───── EXTRACTED DATA

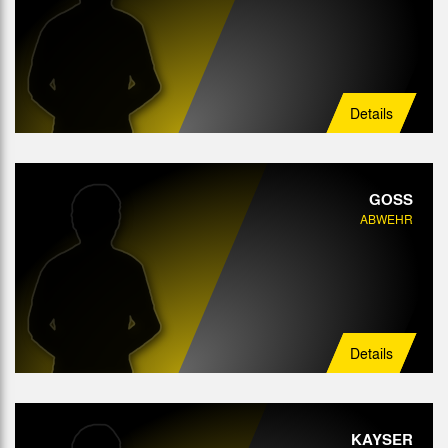
Details
GOSS
ABWEHR
Details
KAYSER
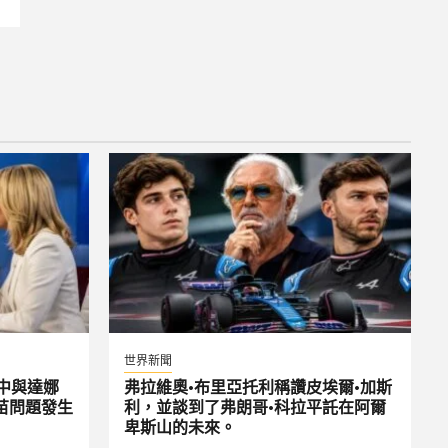
世界新聞
中與達娜
弗拉維奧·布里亞托利稱讚皮埃爾·加斯
苗問題發生
利，並談到了弗朗哥·科拉平託在阿爾
卑斯山的未來。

──────────

**REQUIRED WORK**
Transcribe the records above exactly and drop every picture.

**ANSWER FOR THE TASK**
Details
GOSS
ABWEHR
Details
KAYSER
世界新聞
中與達娜
弗拉維奧·布里亞托利稱讚皮埃爾·加斯
苗問題發生
利，並談到了弗朗哥·科拉平託在阿爾
卑斯山的未來。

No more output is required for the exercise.